On parle maintenant des élections. Le ministre des Finances a-t-il mis à la disposition de la Cena les fonds nécessaires ?

La réponse est oui ! Nous suivons de très près pour que les institutions de la République impliquées dans les législatives ne manquent d’aucun moyen. Le coût des élections est d’environ 5 milliards F Cfa.

Qu’en est-il des quitus fiscaux ? Certains continuent de dire qu’ils n’ont pas leur quitus malgré les formalités.

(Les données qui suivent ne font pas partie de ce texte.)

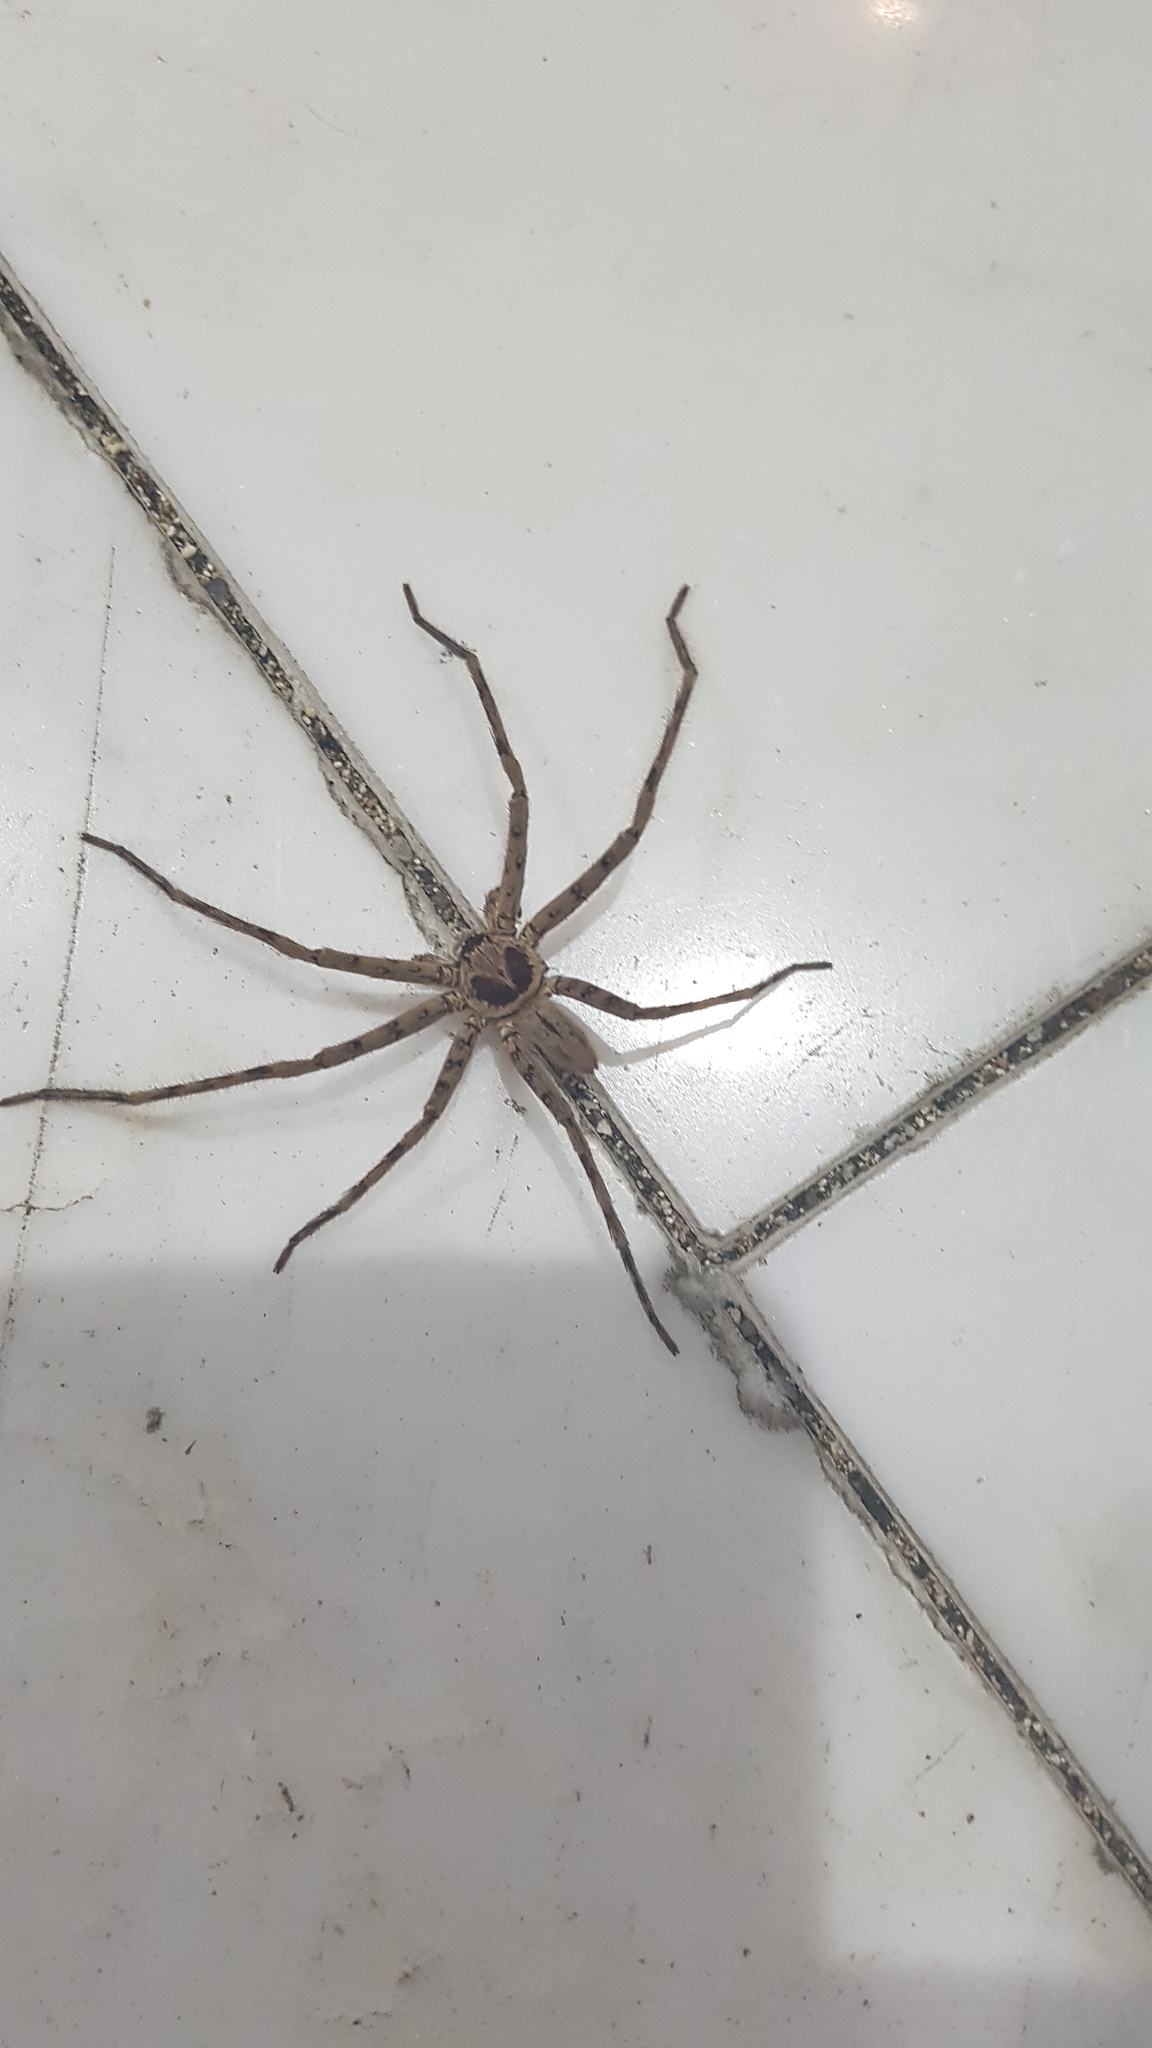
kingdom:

Je voudrais qu’on donne des exemples. Ce que je sais, nous avons mis en place une procédure claire, dématérialisée et il y a des voies de recours. A ce jour, nous n’avons reçu aucun recours d’un contribuable qui serait à jour et n’aurait pas eu son quitus fiscal en dépit des formalités remplies. Il peut cependant y avoir des loupés même si nous avons essayé autant que possible d’éviter l’implication de la main de l’homme. Si c’est le cas, nous sommes prêts à le reconnaître. Mais j’insiste pour dire qu’à ce jour notre comité de médiation n’a reçu aucun recours. Je peux donc vous assurer que l’ensemble des personnes qui sont à jour et qui ne sont pas des fugitifs au sens de la loi ont bénéficié de leur quitus fiscal dans les délais prescrits.

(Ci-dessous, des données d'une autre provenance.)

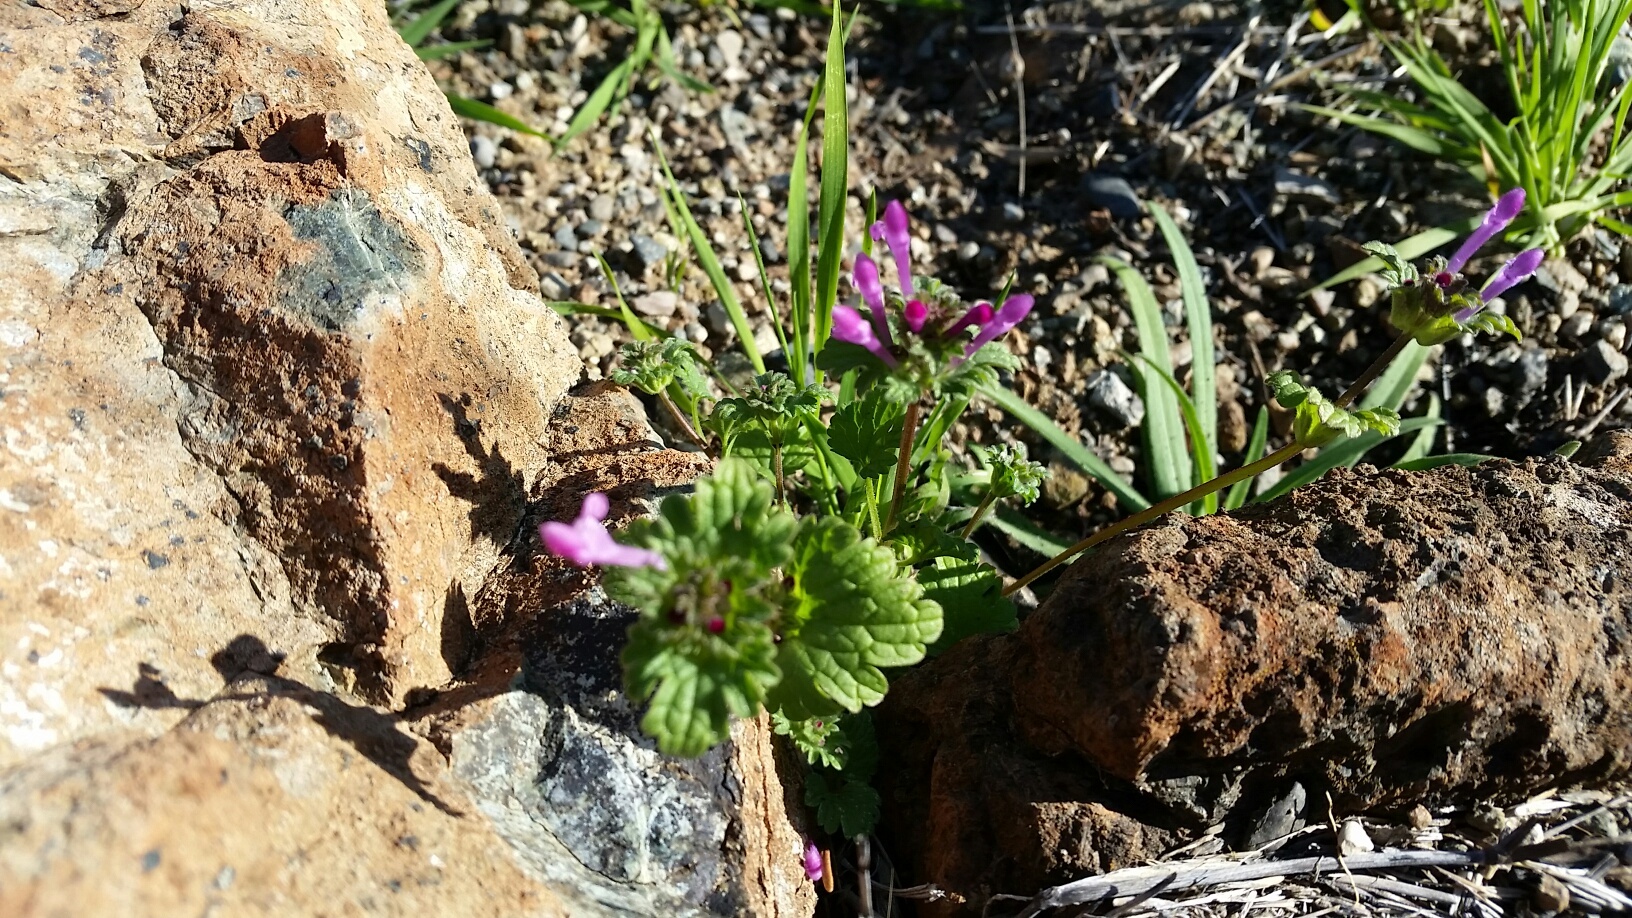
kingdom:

Un mot pour conclure cette interview ?

Ce que je peux dire pour terminer est quand vous voyez les efforts qui commencent à produire des résultats comme la fourniture d’eau potable, l’opérationnalisation de l’Arch notamment la phase pilote de l’assurance maladie, et le micro crédit pour lequel 6 milliards ont été débloqués le mois passé, les réformes dans le secteur de la santé, l’amélioration des cantines scolaires, les chantiers qui impactent l’ensemble des 12 départements,… les perspectives pour les trois années à venir sont bonnes. Je voudrais profiter pour remercier les compatriotes pour leurs contributions, car ces résultats sont les efforts de tous. Aujourd’hui, le Bénin existe sur le plan financier international.
Je garde l’espoir que chacun jouera sa partition pour davantage de belles performances. Des performances qui permettront à chacun d’avoir une santé de qualité, une formation de qualité, l’accès à un numérique de qualité, à une condition de vie de qualité pour créer la richesse.